Mas tipo, só ter a meta não adianta, né? Tem que quebrar em pedacinhos menores! Aí eu faço listinhas, pequenas conquistas, que parecem bobas mas me deixam feliz. Tipo, "ligar pro banco sobre o empréstimo" ou "economizar R$50 essa semana". É meio chato, mas funciona!

Já tentei outras coisas, tipo, recompensas , sabe? Chegar na meta da semana, tomo um sorvete bem gostoso. Ou às vezes compro um livro, sei lá, um negócio que me deixa feliz e que não me arruína, claro. Já usei aplicativos de produtividade também, mas não me adaptei muito não, achei muito chato.

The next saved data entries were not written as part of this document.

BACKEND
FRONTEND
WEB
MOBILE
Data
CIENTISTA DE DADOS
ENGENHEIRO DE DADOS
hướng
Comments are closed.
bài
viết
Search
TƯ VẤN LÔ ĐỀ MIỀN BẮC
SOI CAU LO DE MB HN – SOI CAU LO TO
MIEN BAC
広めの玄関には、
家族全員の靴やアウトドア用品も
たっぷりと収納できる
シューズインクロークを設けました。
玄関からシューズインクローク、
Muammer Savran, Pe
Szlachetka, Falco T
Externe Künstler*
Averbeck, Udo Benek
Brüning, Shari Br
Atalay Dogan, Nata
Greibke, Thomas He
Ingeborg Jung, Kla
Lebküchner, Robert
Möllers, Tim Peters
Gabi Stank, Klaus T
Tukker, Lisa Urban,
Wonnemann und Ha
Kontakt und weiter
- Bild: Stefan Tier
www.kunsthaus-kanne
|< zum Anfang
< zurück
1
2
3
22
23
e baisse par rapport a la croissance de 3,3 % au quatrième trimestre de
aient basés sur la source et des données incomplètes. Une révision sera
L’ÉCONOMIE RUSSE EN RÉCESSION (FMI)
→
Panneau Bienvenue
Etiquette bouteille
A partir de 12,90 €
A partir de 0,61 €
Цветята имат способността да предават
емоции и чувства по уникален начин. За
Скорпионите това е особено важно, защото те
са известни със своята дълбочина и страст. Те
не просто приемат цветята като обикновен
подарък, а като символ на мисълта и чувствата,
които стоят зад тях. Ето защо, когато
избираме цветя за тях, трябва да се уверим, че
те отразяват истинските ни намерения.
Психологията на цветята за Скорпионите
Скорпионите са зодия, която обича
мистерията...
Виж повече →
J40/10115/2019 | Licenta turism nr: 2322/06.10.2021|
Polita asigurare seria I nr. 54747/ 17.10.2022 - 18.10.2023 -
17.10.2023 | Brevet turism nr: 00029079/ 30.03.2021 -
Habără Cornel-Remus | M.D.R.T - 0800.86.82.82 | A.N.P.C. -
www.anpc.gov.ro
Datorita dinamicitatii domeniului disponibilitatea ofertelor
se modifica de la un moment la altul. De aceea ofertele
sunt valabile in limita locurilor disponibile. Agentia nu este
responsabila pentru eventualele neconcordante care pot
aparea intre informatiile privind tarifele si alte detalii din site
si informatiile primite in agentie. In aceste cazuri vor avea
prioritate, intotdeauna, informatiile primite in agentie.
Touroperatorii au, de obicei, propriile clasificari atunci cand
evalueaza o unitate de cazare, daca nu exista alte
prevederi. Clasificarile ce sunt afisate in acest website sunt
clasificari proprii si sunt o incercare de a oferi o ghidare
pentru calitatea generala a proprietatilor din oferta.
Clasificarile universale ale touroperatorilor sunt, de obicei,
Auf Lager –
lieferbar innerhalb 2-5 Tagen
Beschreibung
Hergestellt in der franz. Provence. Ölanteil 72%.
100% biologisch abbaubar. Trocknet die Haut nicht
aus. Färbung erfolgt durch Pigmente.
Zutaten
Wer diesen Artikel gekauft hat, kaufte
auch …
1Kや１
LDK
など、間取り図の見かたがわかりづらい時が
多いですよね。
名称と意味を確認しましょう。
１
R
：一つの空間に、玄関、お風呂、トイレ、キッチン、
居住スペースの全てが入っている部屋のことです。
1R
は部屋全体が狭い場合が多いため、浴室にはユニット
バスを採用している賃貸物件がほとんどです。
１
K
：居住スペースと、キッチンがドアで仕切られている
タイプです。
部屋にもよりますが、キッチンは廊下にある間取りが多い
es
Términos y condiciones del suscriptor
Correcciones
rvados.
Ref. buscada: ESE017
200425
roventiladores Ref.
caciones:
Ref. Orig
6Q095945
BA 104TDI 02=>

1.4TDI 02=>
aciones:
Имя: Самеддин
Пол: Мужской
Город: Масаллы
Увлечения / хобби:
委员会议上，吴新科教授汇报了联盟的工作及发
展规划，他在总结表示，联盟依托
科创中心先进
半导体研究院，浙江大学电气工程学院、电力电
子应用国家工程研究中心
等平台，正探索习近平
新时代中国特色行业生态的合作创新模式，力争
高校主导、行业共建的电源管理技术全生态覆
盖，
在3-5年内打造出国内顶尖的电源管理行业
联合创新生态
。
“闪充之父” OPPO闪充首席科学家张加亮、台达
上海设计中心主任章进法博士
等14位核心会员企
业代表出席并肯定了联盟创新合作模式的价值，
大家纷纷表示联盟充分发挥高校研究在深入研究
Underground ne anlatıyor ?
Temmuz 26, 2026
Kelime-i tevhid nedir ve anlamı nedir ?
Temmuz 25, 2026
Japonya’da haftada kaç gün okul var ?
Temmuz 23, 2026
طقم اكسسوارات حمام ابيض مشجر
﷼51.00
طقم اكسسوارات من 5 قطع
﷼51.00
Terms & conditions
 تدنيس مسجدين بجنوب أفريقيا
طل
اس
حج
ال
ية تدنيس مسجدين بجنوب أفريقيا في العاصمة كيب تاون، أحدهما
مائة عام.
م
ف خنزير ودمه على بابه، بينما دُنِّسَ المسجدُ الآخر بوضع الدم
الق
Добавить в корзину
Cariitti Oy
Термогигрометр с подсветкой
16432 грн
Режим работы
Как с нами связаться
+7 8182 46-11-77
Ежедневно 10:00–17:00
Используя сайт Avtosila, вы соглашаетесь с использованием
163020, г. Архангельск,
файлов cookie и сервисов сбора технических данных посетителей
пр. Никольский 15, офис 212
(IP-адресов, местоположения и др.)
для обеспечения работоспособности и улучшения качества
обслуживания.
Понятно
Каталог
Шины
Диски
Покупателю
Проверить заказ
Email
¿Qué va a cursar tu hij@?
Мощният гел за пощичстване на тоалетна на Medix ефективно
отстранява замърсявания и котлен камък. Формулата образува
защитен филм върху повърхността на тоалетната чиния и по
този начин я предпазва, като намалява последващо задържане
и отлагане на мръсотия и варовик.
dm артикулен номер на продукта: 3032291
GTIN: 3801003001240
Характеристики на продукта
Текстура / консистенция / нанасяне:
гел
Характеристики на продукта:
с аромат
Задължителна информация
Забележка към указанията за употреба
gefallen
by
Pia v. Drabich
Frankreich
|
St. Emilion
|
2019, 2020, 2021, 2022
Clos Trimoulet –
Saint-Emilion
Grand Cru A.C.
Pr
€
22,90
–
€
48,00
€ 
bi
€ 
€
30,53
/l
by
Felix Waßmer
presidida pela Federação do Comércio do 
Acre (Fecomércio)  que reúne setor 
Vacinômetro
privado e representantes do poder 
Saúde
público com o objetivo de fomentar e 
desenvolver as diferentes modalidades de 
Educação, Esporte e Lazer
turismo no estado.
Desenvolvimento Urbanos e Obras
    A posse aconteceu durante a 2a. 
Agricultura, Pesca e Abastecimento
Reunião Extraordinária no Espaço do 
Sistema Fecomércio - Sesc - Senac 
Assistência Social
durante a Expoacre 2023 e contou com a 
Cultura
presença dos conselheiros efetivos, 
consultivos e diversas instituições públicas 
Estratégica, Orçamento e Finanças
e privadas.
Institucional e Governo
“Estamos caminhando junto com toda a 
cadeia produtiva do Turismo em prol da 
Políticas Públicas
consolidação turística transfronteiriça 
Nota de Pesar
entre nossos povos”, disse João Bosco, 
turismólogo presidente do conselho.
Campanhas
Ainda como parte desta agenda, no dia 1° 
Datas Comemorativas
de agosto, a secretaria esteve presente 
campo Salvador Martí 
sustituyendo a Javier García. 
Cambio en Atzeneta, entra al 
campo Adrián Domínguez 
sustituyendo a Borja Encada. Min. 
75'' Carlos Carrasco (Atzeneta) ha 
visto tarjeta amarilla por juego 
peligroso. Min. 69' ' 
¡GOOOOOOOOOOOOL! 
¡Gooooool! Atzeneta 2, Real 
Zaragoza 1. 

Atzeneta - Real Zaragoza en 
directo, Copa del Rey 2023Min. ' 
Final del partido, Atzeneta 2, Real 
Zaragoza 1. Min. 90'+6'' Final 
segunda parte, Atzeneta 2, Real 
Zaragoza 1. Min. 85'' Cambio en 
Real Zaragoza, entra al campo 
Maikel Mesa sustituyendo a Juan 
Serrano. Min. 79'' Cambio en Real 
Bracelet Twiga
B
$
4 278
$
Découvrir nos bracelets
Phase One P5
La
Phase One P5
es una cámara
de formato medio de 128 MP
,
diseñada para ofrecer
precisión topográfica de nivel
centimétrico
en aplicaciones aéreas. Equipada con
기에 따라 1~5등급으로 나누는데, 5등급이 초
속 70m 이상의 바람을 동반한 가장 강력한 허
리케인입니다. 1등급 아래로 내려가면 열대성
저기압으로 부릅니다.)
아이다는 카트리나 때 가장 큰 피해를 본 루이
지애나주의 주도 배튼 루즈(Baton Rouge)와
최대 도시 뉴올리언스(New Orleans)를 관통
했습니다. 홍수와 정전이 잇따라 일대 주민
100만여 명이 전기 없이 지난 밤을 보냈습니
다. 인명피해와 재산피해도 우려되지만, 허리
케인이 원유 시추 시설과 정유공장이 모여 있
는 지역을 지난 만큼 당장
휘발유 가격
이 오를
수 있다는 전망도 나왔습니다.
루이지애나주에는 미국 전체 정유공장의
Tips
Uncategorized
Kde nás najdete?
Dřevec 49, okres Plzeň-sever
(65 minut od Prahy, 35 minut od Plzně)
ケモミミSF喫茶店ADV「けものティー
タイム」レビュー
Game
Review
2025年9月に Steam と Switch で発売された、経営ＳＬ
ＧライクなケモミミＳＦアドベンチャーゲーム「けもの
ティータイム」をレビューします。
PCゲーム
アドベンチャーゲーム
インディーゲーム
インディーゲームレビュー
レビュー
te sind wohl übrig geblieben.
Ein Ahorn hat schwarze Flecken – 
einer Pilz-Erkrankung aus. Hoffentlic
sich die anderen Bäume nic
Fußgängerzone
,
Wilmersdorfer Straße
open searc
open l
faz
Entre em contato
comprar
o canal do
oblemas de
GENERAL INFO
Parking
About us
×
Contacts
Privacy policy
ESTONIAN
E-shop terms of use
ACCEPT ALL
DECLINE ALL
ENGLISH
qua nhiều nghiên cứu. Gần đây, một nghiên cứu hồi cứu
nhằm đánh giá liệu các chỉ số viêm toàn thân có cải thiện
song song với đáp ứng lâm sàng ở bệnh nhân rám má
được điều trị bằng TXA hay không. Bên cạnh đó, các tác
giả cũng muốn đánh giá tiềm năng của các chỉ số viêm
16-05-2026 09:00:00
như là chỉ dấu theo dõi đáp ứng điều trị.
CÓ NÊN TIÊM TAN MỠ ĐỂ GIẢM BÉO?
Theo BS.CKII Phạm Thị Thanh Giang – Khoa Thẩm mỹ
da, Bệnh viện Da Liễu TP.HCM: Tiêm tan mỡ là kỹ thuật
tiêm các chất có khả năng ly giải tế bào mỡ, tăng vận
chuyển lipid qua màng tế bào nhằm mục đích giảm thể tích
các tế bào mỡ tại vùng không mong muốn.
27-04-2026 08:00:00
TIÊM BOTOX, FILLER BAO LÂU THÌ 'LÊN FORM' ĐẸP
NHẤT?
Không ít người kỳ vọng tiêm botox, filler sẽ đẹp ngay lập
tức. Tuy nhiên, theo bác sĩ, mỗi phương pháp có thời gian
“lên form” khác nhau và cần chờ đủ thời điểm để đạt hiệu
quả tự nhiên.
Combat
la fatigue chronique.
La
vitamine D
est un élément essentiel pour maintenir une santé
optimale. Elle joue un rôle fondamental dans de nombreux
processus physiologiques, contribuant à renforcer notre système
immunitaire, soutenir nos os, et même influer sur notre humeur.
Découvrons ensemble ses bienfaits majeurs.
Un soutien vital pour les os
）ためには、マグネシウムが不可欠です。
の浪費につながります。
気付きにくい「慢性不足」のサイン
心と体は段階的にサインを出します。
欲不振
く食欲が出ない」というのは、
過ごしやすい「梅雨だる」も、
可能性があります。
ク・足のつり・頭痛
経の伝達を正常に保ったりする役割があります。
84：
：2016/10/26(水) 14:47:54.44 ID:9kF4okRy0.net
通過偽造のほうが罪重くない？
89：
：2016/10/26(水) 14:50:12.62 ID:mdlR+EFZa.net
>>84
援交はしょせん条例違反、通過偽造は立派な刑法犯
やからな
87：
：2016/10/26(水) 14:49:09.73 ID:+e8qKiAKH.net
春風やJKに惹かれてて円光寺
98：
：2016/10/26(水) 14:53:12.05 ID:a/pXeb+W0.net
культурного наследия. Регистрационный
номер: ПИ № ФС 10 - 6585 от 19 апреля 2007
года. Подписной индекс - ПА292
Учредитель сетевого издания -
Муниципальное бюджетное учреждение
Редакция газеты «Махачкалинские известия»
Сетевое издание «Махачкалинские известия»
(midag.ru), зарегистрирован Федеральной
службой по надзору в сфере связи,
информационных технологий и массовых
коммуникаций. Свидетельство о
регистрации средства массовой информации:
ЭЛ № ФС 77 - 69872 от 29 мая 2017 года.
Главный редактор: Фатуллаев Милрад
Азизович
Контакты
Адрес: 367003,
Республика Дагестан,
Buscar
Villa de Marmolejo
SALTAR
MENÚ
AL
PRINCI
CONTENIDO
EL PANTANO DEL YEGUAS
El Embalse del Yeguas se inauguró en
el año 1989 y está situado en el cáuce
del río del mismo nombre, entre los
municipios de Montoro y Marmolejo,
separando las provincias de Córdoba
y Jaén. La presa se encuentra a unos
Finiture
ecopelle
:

Ah, e outra coisa que ajuda muito é ter um prazo! Tipo, se eu não me cobrar, a preguiça ganha. Então, marco tudo no calendário, com data e hora certinha, vira quase uma obrigação, mas uma obrigação legal!

  • Metas claras e alcançáveis;
  • Listas de tarefas com prazos;
  • Recompensas pequenas e frequentes;
  • Usar um calendário para visualizar o progresso.

Olha, não sou expert em motivação, viu? Isso tudo é o que funciona pra mim, pode ser que pra você seja diferente, mas vale a pena testar! Boa sorte aí!

Como ganhar vontade para estudar?

Cara, tava quase desistindo da faculdade em 2023, final de semestre, estudo de caso de direito empresarial me consumindo. Era só pressão, parecia que ia explodir. Aquele monte de jurisprudência, artigo, parecia um monstro. Meu quarto em Copacabana, um caos, livros espalhados, canecas vazias... um inferno.

Comecei a fazer coisas completamente diferentes. Me inscrevi num curso de cerâmica, lá em Ipanema, que eu tinha visto um anúncio no Instagram. A argila, a sensação de criar algo com as mãos, foi uma válvula de escape. Aquelas aulas, duas vezes por semana, eram um refúgio. Era um contraste total com os livros de direito, sabe? Deu uma sensação de conquista, de criar algo bonito, bem diferente daquela angústia dos estudos.

E outra coisa que me ajudou: comecei a me dar pequenos presentes. Não precisa ser nada caro! Uma sorveteria artesanal perto da praia, um livro novo na Livraria Cultura, um café especial numa cafeteria no Leblon... Pequenas recompensas por metas alcançadas. Tipo, terminei um capítulo, mereci um sorvete. Aquele brigadeiro de lá, hummm... E funcionou, juro. Me dava um gás.

Ah, e o negócio de "feito é melhor que perfeito"? Isso salvou minha vida naquele momento. Eu era perfeccionista, revisava tudo mil vezes. Comecei a focar em terminar, mesmo que não ficasse 100% impecável. A sensação de ter algo pronto, de ter avançado, era muito melhor do que a paralisia da perfeição.

No fim, me formei. Ainda não sou advogada, mas agora me sinto mais preparada para encarar os próximos desafios. E não, não abandonei a cerâmica, continuo fazendo!